Gecikmiş de olsa konuyla ilgili yapılacak sosyo-analitik bir değerlendirme olayın göz ardı edilen farklı görünümlerini ortaya koymak açısından önem teşkil ediyor.
"Pazarlamayla erkek egemenliğinin çarpışması
Öncelikle "O Şimdi Hanımefendi" programının formatı itibariyle erkek egemenliğinin köktencilik kutsanmışlığına karşı konumlanmış bir bağlam içerdiğini vurgulamamız gerekir.
Ancak erkek egemenliğine yönelik bu karşı konumlanış, toplumsal sistemin erkek egemenliğini sorgulamasından ve dönüştürmek istemesinden kaynaklanmaz. Aksine bu yeni yönelim toplumsal sistemin kendi içsel dinamiklerinin bir sonucu olarak ortaya çıkar.
Daha somut ifade edecek olursak, 1980'lerden sonra aşırı üretime (tüketime) endeksli olarak gelişen neo-liberalizmin kültürel yöneliminin, üretime endeksli klasik liberal sürecin kültürel yönelimiyle çatışmasının kültürel bir ürünü olarak "O Şimdi Hanımefendi" tarzında bir format ortaya çıkmıştır.
Dolayısıyla "O Şimdi Hanımefendi"nin formatı klasik/geleneksel dönemin erkek egemenliğini kutsallaştırıcı yöneliminin karşıtında konumlanmış bir bağlam içerir. Ancak bu bağlam tarihsel bir evrenin kendi nesnel içselliğine özgü bir kültürel ürünün ifadesidir.
Yani burada her şeyi kar ve tüketim temelli kendisine entegre etmek isteyen neo-liberalizm kapitalizm açısından tarihsel bir evreyi ifade ediyorken, geleneksel dönemin kutsallıklarından piyasa alanının genişletilmesi ve kar uğruna vazgeçilmesi bu tarihsel evrenin nesnel içselliğini oluşturur.
Yarışmanın neo-liberalizmle ilintisi
İşte "O Şimdi Hanımefendi" yarışması da kapitalizmin bir tarihsel evresi olarak neo-liberalizmin nesnel içselliğinin dolaysız bir kültürel sonucudur, ki bir zamanlar kutsal sayılan erkeklerin kâr (reyting, reklam vb. gelirler) uğruna "karı(!)" kılığına sokulması bu programla göze alınmıştır.
Bu tıpkı, Marx'ın Komünist Manifesto'da feodalizmden kalan yapılara kapitalizmin etkisini anlatmak için kullandığı "katı olan her şey buharlaşıp havaya karışıyor, kutsal olan her şey dünyevileşiyor" şeklindeki ifadeleriyle ilintilidir.

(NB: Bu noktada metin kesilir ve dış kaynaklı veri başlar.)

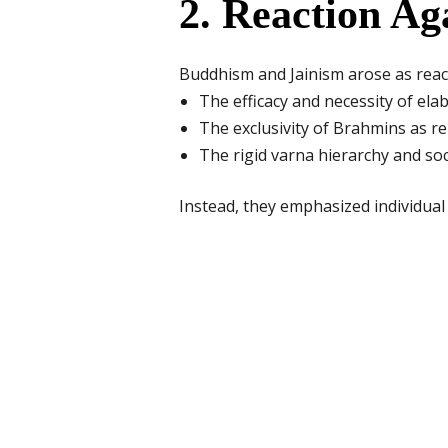
2. Reaction A
Buddhism and Jainism arose as react
The efficacy and necessity of elab
The exclusivity of Brahmins as re
The rigid varna hierarchy and soc
Instead, they emphasized individual s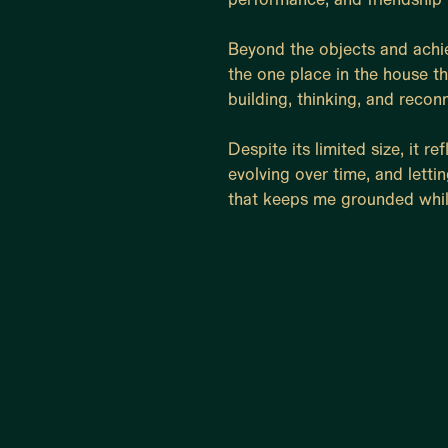
Beyond the objects and achie
the one place in the house th
building, thinking, and recon
Despite its limited size, it r
evolving over time, and lettin
that keeps me grounded whil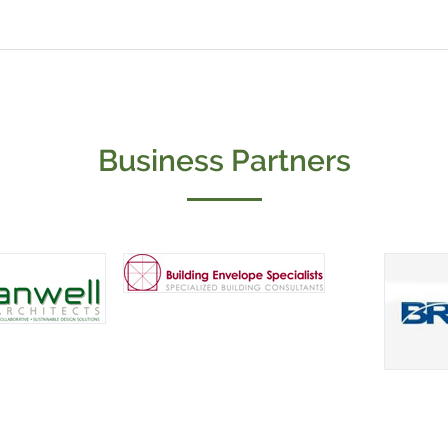
Business Partners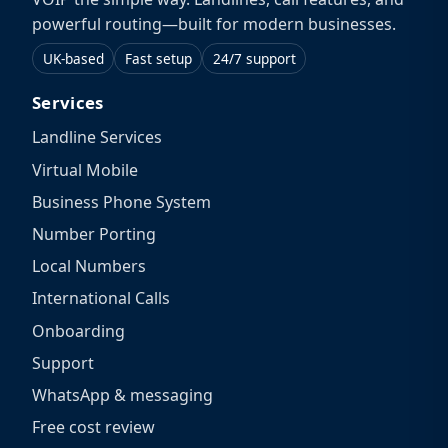
powerful routing—built for modern businesses.
UK-based
Fast setup
24/7 support
Services
Landline Services
Virtual Mobile
Business Phone System
Number Porting
Local Numbers
International Calls
Onboarding
Support
WhatsApp & messaging
Free cost review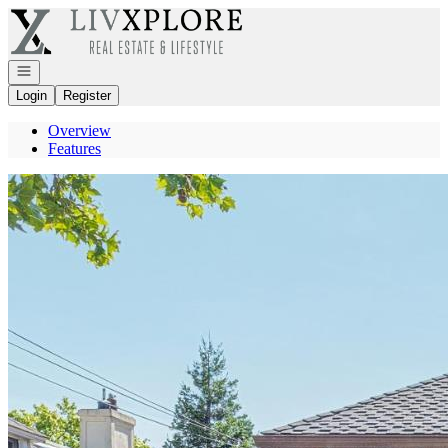
Go to: Homepage
Open navigation
Login
Register
Overview
Features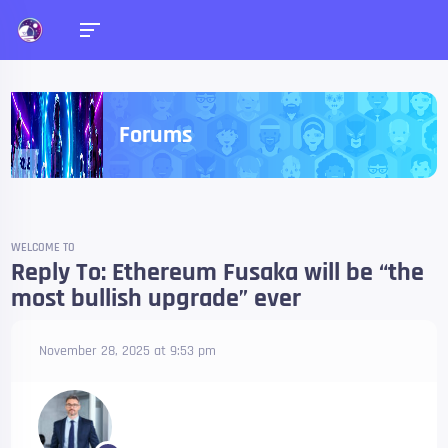
Forums
WELCOME TO
Reply To: Ethereum Fusaka will be “the
most bullish upgrade” ever
November 28, 2025 at 9:53 pm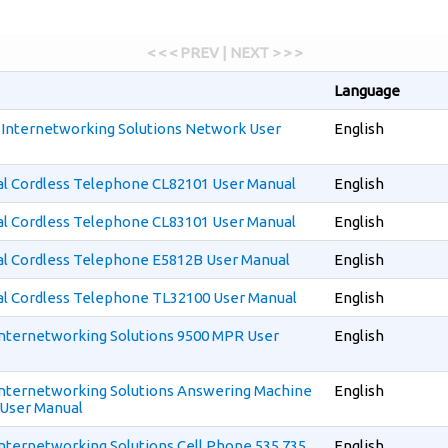
< < < PREV | NEXT > > >
Language
r Internetworking Solutions Network User
English
al Cordless Telephone CL82101 User Manual
English
al Cordless Telephone CL83101 User Manual
English
al Cordless Telephone E5812B User Manual
English
al Cordless Telephone TL32100 User Manual
English
 Internetworking Solutions 9500 MPR User
English
 Internetworking Solutions Answering Machine
English
User Manual
 Internetworking Solutions Cell Phone 535 735
English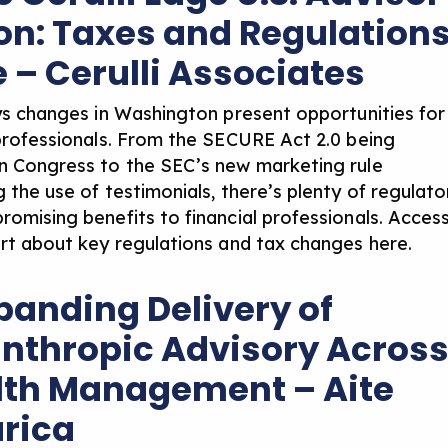
ion: Taxes and Regulation
e – Cerulli Associates
ays changes in Washington present opportunities for
 professionals. From the SECURE Act 2.0 being
n Congress to the SEC’s new marketing rule
 the use of testimonials, there’s plenty of regulato
romising benefits to financial professionals. Acces
ort about
key regulations and tax changes here
.
xpanding Delivery of
anthropic Advisory Acros
th Management – Aite
rica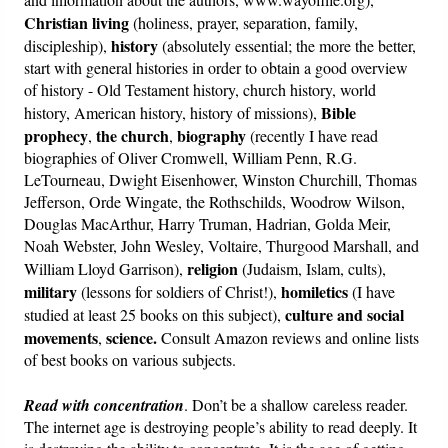
Christian living
(holiness, prayer, separation, family,
history
discipleship),
(absolutely essential; the more the better,
start with general histories in order to obtain a good overview
of history - Old Testament history, church history, world
Bible
history, American history, history of missions),
prophecy
the church
biography
,
,
(recently I have read
biographies of Oliver Cromwell, William Penn, R.G.
LeTourneau, Dwight Eisenhower, Winston Churchill, Thomas
Jefferson, Orde Wingate, the Rothschilds, Woodrow Wilson,
Douglas MacArthur, Harry Truman, Hadrian, Golda Meir,
Noah Webster, John Wesley, Voltaire, Thurgood Marshall, and
religion
William Lloyd Garrison),
(Judaism, Islam, cults),
military
homiletics
(lessons for soldiers of Christ!),
(I have
culture and social
studied at least 25 books on this subject),
movements
science.
,
Consult Amazon reviews and online lists
of best books on various subjects.
Read with concentration
. Don’t be a shallow careless reader.
The internet age is destroying people’s ability to read deeply. It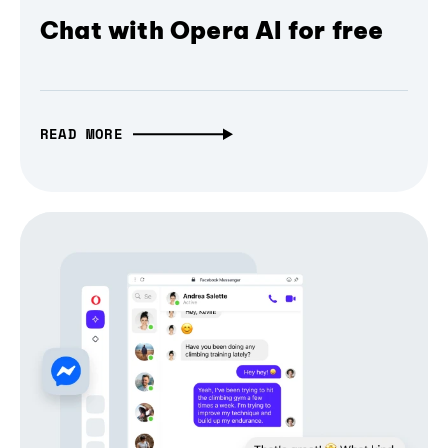
Chat with Opera AI for free
READ MORE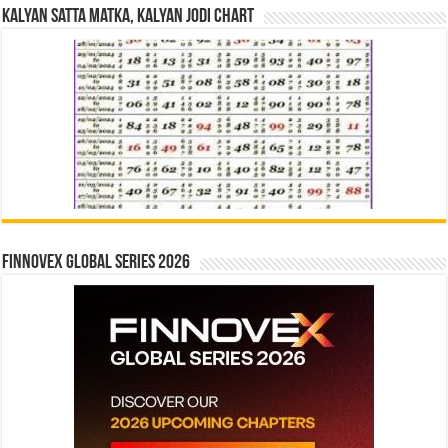
Kalyan Satta Matka, Kalyan Jodi Chart
Finnovex Global Series 2026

Kapitalizm yalnız feodalizmden kalan değerleri değil, istediğinde kendi ürettiği değerleri de zeminsizleştirir. Çünkü kapitalizmin kendisi değişim değerinin en mutlaklaştırılmış ve kutsallaştırılmış halidir ve değişim değerinin mutlak olarak mevcudiyetini sürdürmesi sürekli değişime bağlıdır.
Moda, bu sürekli değişimin özgül bir alanını teşkil ederken, değişim değerinin en hızlı ve en çok değişikliğe uğratıldığı tarihsel evre neo-liberal çağdır. Bu nedenle neo-liberal çağ tüm kutsalların, dışlanmışların, yok sayılmışların, kenardakilerin entegrasyona uğratılıp eritildiği alanı temsil eder.
Entegrasyon işlemi, değişim değerinin sürekli değişimi yoluyla sembolikleştirilmesi sonucunda üretilen geçici imajlar ve normlarla gerçekleştirilir ve tam da bu nedenle neo-liberalizmin entegrasyonu kültürel asimilasyon olarak da okunabilir. Nitekim değişen imajlar ve normlar, gerçeklikte değil formda hayat bulur ya da bir başka deyişle gerçekliğin örtbas edilip yerine formun (görüntünün) egemenliğinin geçmesi, neo-liberal çağın sürekli değişen sembolik imajlara dayalı karakterinin asli niteliğidir.
"Gönüllü travestiliği" homofobiyi azaltmıyor
Bu niteliğin anlaşılmasıyla kenardakilerin gerçekliğinin ortadan kalkmadığı ve gerçekliğe formel bir maske takılıp görünmezleştirildiği; bunun da anlamının kültürel asimilasyon olduğu açığa çıkmış olur. Elbette bu, gerçeklik ile görünen arasındaki çelişkinin en yoğun yaşandığı süreç olarak da okunabilir.
Yani "O Şimdi Hanımefendi" programının format olarak erkek egemenliğini kutsallaştırıcı normlara karşıt bir yönelim içermesi onun gerçeklikte erkek egemenlik karşıtı olduğu anlamına gelmez. Formatın gerçeklikten işlevsel farklılaşması, programın ortaya çıktığı neo-liberal tarihsel evrenin bir sonucu.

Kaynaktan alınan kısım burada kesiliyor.